We walked outside after we got home from work!


I know, boring, but it’s fucking February! This is a big deal to us.

I’m still editing the contemporary novel. I have a list of revisions I need to make:

  1. Fix the family scenes

  2. Stop white-washing LA

  3. Explain the living arrangements better

  4. Stop white-washing LA (If you follow It’s About the Book reviews, you know what made me think about this now.)

This novel has diversity, but not enough. The Mexican first love, the German replacement (who is white, so probably doesn’t count), the charming and talented African American actress, the Puerto Rican dating disaster. The talent agency I’ve created focuses on diverse performers, but most are not major characters and don’t have names.

Both of my main characters are white, middle-class cis-male almost-celebrities. They’re like…B-List? Maybe C-List? They’re surrounded by beauty and color and I need to show that.

I know. This should have been a focus while I was writing. In my defense, I live in white middle-class suburbia. I befriended the first black person I met in real life because OMG A REAL BLACK PERSON. (And he’s hilarious. Besides, Consuela would have tried to strangle me in my sleep if we weren’t friends.)

I live in the biggest city in my state, and I still see a wall of mostly-white, everywhere I look.


I want to change that in my stories. I want my world to seem natural, but I also need it to seem real. The real world is alight with the brilliant colors of the rainbow, and beyond. It’s time to bring that light into my novel, and let it shine.

REQUEST 1 — In the blog post about revising a novel, how does the writer describe both main characters?
REQUEST 2 — Format every line of the records as a JSON list of strings, with one string per line and blank lines omitted. Leave out the pictures.
The blog post and the records have nothing to do with each other.

DATA TO PROCESS —
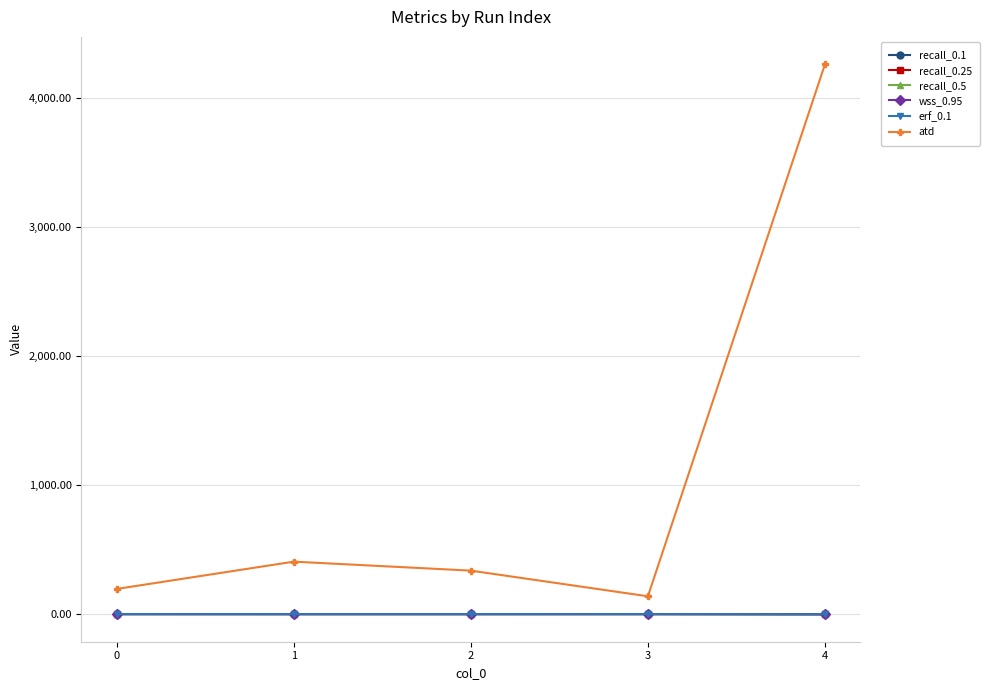

True or false: recall_0.1 and erf_0.1 cross at least once.

False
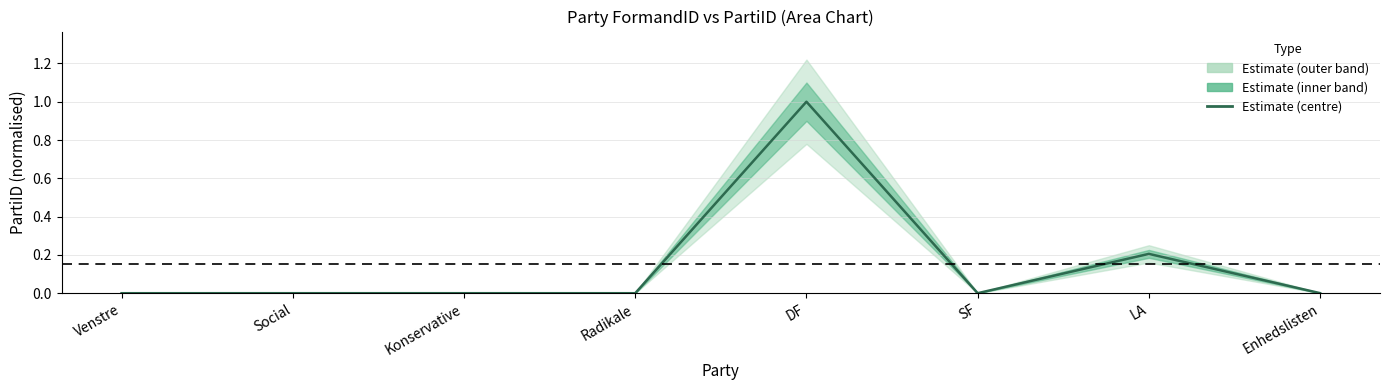

What position from the left is LA?

7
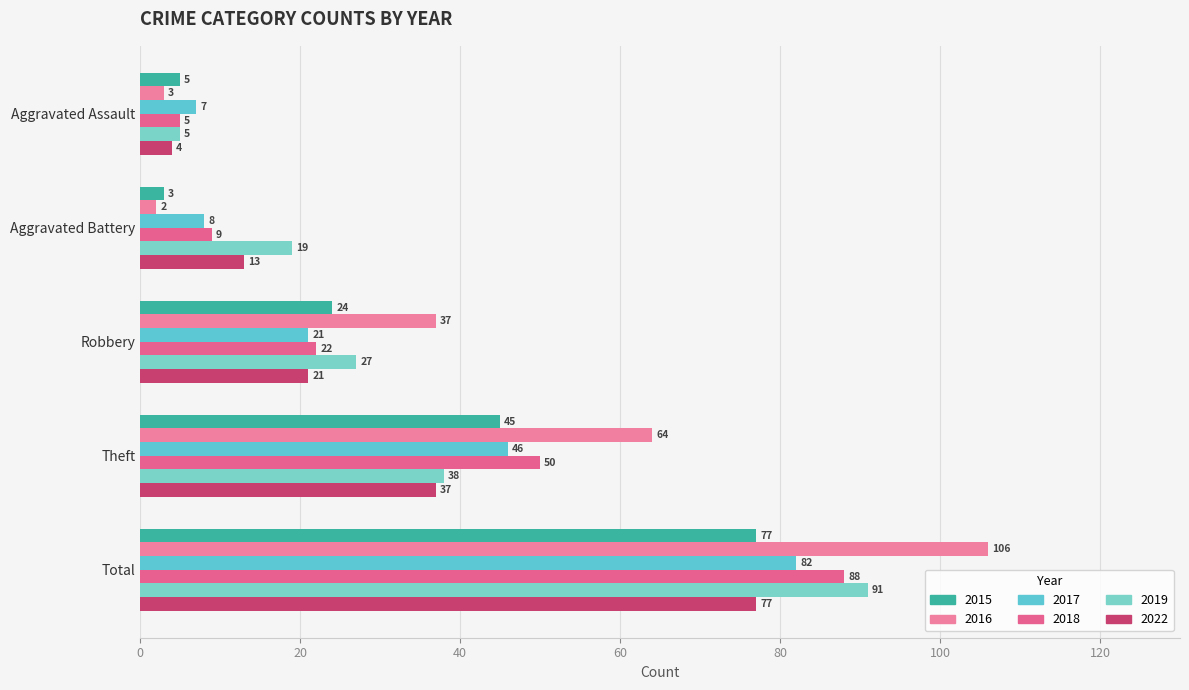

What is the label of the 2nd bar from the left?

Aggravated Battery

EXERCISE RESPONSE 1 — Both are white, middle-class cis-male almost-celebrities.

EXERCISE RESPONSE 2 —
[
  "True or false: recall_0.1 and erf_0.1 cross at least once.",
  "False",
  "What position from the left is LA?",
  "7",
  "What is the label of the 2nd bar from the left?",
  "Aggravated Battery"
]